[Opening DATA EXCERPTS section]

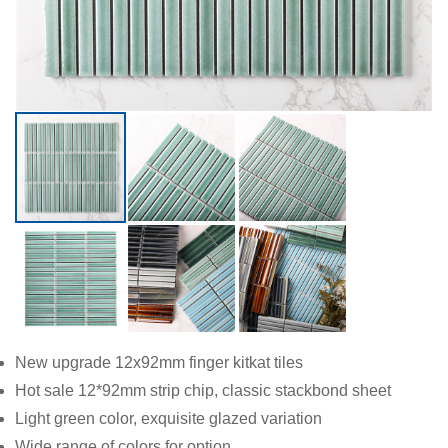
New upgrade 12x92mm finger kitkat tiles
Hot sale 12*92mm strip chip, classic stackbond sheet
Light green color, exquisite glazed variation
Wide range of colors for option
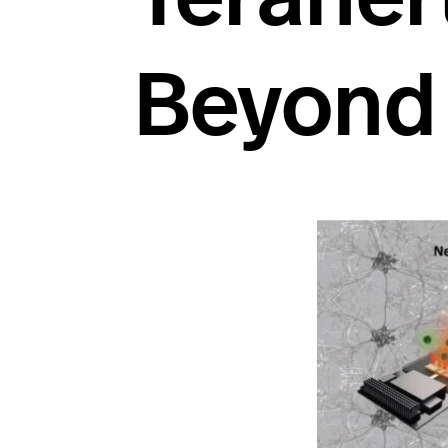
Beyond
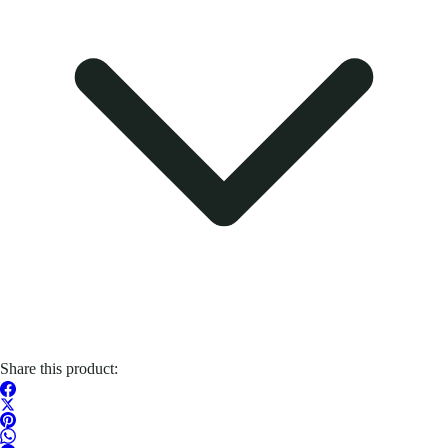
Share this product:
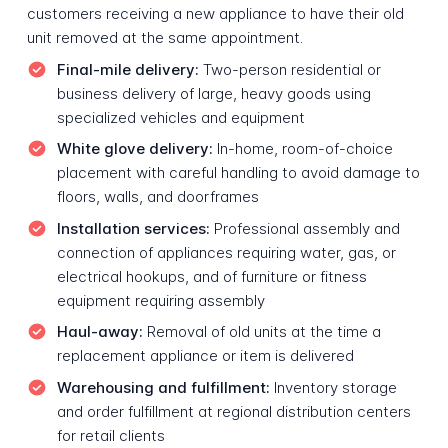
customers receiving a new appliance to have their old
unit removed at the same appointment.
Final-mile delivery:
Two-person residential or
business delivery of large, heavy goods using
specialized vehicles and equipment
White glove delivery:
In-home, room-of-choice
placement with careful handling to avoid damage to
floors, walls, and doorframes
Installation services:
Professional assembly and
connection of appliances requiring water, gas, or
electrical hookups, and of furniture or fitness
equipment requiring assembly
Haul-away:
Removal of old units at the time a
replacement appliance or item is delivered
Warehousing and fulfillment:
Inventory storage
and order fulfillment at regional distribution centers
for retail clients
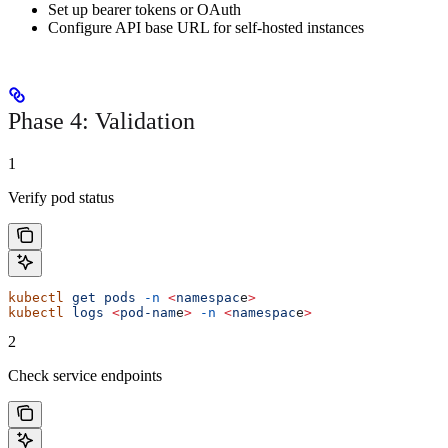
Set up bearer tokens or OAuth
Configure API base URL for self-hosted instances
Phase 4: Validation
1
Verify pod status
kubectl
 get
 pods
 -n
 <
namespac
e
>
kubectl
 logs
 <
pod-nam
e
>
 -n
 <
namespac
e
>
2
Check service endpoints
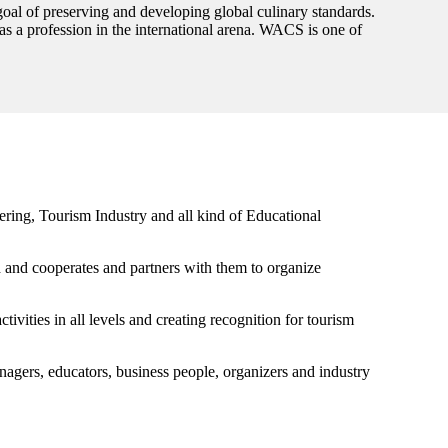
goal of preserving and developing global culinary standards.
 as a profession in the international arena. WACS is one of
ing, Tourism Industry and all kind of Educational
ld and cooperates and partners with them to organize
ivities in all levels and creating recognition for tourism
anagers, educators, business people, organizers and industry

[Closing DATA EXCERPTS section]

TASK DETAILS:
Update the listing by changing each instance of "delivery" to "transport" and keeping every other line the same. Leave the pictures out of your answer.

RESPONSE AREA:
New upgrade 12x92mm finger kitkat tiles
Hot sale 12*92mm strip chip, classic stackbond sheet
Light green color, exquisite glazed variation
Wide range of colors for option
Beyond
Share this product:
customers receiving a new appliance to have their old
unit removed at the same appointment.
Final-mile transport:
Two-person residential or
business transport of large, heavy goods using
specialized vehicles and equipment
White glove transport:
In-home, room-of-choice
placement with careful handling to avoid damage to
floors, walls, and doorframes
Installation services:
Professional assembly and
connection of appliances requiring water, gas, or
electrical hookups, and of furniture or fitness
equipment requiring assembly
Haul-away:
Removal of old units at the time a
replacement appliance or item is delivered
Warehousing and fulfillment:
Inventory storage
and order fulfillment at regional distribution centers
for retail clients
Set up bearer tokens or OAuth
Configure API base URL for self-hosted instances
Phase 4: Validation
1
Verify pod status
kubectl
 get
 pods
 -n
 <
namespac
e
>
kubectl
 logs
 <
pod-nam
e
>
 -n
 <
namespac
e
>
2
Check service endpoints
goal of preserving and developing global culinary standards.
 as a profession in the international arena. WACS is one of
ing, Tourism Industry and all kind of Educational
ld and cooperates and partners with them to organize
ivities in all levels and creating recognition for tourism
anagers, educators, business people, organizers and industry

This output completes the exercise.